TEXT:
*** Block opens ***
For most of human history, mankind had a theological interpretation of his world. Personal tragedies, miracles, natural disasters, life, and death were nearly always re-interpreted as acts of an array of capricious and sometimes benevolent gods. Even if gods were capricious, humanity felt it possible to appease these gods in a variety of ways. At least there was a psychological relief valve in place. In much of the Western world, these events were often viewed as the overt or covert acts of a single benevolent God who had our best interests at heart.

In the mid 19th century Charles Darwin developed his theories of natural selection and evolution. About the same time in some of the leading seminaries of western Europe, a School of Higher Criticism developed which generated massive suspicion about the reliability of the Christian scriptures. A massive paradigm shift occurred in the natural sciences while at the same time, erosion of theological foundations was beginning to take place. Prior to this time, any variance between scriptures and science was viewed as resulting from a defect in the experimental methods of science rather than a failing of scriptures. With the growing erosion of confidence in scriptures, variance between science and scripture came to be viewed as a failure of the religious mythological documents rather than any flaw in experimental design.

In the early 20th century Albert Einstein came up with his General Theory of Relativity. It was not very long before the scientific community was experimenting with atomic weapons and Hitler was exterminating God's chosen people. The explosion of theories and experimental data in quantum mechanics has only reinforced a secular view of a godless universe that is little more than a cosmic crap shoot. Complexity science and chaos theory do suggest that the universe, or parts of it, can be blindly self-organizing and give rise to stuff like life on earth. This is not much consolation to man in search for his soul and ultimate meaning. Camus had no shortage of material to write about.
*** Block closes ***
SUPPLIED MATERIAL:
*** Block opens ***
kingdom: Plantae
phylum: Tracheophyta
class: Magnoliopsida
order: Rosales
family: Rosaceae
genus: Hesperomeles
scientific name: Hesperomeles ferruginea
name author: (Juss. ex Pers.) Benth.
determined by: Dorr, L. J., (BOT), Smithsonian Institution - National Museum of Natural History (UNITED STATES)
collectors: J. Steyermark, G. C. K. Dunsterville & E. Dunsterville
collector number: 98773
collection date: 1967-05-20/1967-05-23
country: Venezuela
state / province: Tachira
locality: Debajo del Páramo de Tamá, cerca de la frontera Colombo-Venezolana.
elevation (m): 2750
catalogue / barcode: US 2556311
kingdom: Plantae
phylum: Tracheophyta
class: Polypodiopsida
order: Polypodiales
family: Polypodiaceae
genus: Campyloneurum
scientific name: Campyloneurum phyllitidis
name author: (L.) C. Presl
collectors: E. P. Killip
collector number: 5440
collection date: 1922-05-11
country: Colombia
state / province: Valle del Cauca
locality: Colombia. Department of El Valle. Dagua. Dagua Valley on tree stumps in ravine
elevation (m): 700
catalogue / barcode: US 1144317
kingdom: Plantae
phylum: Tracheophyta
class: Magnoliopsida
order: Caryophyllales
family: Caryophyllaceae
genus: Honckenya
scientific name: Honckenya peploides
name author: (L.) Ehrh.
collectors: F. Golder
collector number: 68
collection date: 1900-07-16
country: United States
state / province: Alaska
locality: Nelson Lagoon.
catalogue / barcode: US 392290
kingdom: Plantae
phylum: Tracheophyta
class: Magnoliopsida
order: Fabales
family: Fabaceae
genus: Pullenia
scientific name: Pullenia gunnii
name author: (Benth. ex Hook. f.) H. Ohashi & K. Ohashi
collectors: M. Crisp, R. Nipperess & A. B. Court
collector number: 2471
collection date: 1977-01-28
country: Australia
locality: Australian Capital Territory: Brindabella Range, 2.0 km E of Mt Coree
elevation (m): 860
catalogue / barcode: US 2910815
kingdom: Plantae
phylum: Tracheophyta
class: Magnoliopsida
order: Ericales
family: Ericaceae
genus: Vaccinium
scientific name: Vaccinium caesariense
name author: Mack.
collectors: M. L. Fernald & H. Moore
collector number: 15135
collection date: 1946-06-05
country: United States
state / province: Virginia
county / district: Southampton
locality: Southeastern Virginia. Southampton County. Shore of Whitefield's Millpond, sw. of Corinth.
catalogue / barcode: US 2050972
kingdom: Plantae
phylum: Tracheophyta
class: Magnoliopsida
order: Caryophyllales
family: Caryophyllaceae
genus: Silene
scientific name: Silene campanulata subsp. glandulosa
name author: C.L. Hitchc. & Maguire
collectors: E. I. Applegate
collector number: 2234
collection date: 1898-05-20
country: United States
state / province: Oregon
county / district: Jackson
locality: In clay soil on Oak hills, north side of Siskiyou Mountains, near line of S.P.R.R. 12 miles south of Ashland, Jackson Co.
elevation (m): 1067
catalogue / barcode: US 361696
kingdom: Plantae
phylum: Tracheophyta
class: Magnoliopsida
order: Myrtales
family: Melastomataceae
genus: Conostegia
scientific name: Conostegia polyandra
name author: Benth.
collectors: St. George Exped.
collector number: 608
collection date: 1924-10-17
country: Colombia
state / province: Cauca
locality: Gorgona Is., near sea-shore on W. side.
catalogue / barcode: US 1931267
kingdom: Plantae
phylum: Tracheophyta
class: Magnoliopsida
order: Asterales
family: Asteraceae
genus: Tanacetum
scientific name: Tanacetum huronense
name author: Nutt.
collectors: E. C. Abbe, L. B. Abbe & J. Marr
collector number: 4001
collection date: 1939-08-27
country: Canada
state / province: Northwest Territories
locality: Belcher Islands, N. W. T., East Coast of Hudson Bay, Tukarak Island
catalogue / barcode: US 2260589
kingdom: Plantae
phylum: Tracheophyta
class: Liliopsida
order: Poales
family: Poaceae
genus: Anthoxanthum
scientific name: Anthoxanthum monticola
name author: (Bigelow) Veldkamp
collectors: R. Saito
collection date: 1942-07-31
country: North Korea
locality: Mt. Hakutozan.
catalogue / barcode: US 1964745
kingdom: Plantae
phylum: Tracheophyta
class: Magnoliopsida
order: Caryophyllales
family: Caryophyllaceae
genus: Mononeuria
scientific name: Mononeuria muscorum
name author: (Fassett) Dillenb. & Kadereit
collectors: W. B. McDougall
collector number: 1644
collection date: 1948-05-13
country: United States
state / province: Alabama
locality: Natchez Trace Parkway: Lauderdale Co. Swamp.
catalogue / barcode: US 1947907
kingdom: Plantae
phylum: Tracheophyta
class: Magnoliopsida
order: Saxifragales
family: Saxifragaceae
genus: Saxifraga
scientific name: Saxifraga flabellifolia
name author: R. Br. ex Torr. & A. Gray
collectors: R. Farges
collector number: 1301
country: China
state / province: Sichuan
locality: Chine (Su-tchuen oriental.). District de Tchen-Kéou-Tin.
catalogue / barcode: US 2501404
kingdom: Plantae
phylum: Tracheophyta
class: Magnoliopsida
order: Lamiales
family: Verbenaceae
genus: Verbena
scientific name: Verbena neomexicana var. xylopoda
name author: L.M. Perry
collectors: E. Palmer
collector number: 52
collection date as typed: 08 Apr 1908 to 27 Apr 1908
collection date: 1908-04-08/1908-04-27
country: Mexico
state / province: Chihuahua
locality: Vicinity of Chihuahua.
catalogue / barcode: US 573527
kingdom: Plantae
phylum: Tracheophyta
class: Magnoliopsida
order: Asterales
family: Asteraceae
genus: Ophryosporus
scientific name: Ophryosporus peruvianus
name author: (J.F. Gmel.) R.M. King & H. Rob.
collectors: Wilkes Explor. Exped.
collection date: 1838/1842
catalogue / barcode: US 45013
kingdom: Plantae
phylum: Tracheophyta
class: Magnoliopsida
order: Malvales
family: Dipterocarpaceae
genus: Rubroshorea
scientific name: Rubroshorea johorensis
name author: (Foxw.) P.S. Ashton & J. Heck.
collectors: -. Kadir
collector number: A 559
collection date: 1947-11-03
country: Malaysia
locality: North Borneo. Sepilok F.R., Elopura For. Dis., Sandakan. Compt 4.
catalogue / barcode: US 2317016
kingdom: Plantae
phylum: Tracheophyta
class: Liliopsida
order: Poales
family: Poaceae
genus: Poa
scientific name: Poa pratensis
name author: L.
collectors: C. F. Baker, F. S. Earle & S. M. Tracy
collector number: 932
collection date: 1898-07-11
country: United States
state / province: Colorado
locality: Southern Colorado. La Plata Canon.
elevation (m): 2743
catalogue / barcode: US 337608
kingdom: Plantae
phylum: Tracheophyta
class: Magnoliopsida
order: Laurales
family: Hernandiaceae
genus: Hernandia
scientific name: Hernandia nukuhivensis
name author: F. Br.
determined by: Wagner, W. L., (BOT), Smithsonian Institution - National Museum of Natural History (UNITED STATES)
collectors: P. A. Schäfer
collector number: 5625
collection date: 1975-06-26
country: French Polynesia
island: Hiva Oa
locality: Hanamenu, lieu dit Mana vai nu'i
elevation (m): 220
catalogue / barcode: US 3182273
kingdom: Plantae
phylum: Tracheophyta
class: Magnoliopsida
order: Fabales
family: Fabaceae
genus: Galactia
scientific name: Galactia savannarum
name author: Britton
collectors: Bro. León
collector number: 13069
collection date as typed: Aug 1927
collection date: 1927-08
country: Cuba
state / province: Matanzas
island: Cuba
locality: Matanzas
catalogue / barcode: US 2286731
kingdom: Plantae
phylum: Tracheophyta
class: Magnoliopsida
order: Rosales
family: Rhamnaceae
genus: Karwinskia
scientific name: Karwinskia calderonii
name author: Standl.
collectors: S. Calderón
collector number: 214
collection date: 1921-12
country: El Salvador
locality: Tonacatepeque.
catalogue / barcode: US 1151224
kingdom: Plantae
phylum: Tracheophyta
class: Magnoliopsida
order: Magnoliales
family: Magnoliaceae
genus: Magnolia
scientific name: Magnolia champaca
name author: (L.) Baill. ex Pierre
*** Block closes ***
Continue the text about science and the decline of religious belief, starting after its final sentence. The items have nothing to do with the text.

Anxiety, panic attacks, depression, fear, and meaninglessness seem to be endemic and of epidemic proportions throughout much of the Western World. It would seem that science in its grandiose quest for the Grand Unified Theory has not helped man find his soul or the meaning to life.

Does science explain why some people die and some people live? Sure. Some win. Some lose. It's all probability they say. This writer suggests otherwise. I have been spared death nine times that I know about and have far exceeded the scientific probabilities of survival. Science cannot explain how I survived a 2,000 year flood in the French Alps AND the all-time worst hotel fire disaster AND being hit by lightning while in a plane AND three cars being totalled AND a diagnosis of fatal disease by a neurologist AND other incidents involving fighter planes, rifles, tractor-trailer rigs, and lethal infections.

Archeological research during the past forty years is beginning to create a re-emergence of respect for Christian scriptures and the wisdom contained in them. In the past few weeks, several highly significant archeological finds have contributed to an ever increasing body of evidence, suggesting the scriptures might be just what they claim to be; a message, from a Creator who is outside the constraints of the Big Bang, with assurance that the outcomes of life are not determined by the roll of cosmic dice.

In the book of Ecclesiastes, we are told there is a time and a season for everything; a time to give birth, a time to die, a time to plant, a time to uproot what is planted, a time to tear down, a time to build up, a time for war, a time for peace. The Gospel of John tells us that there is an appointed time in which "an hour is coming in which all who are in the tombs shall hear His voice, and shall come forth: those who did the good deeds, to a resurrection of life."

Physicists describe the creation of the universe as little more that a stellar accident on the carpet of the cosmos. With the certainty of His eternal promises, I can transcend the uncertain fear of getting dealt a bad hand by the quantum universe. I can rest in the greater assurance that before the foundations of time He was and I will be.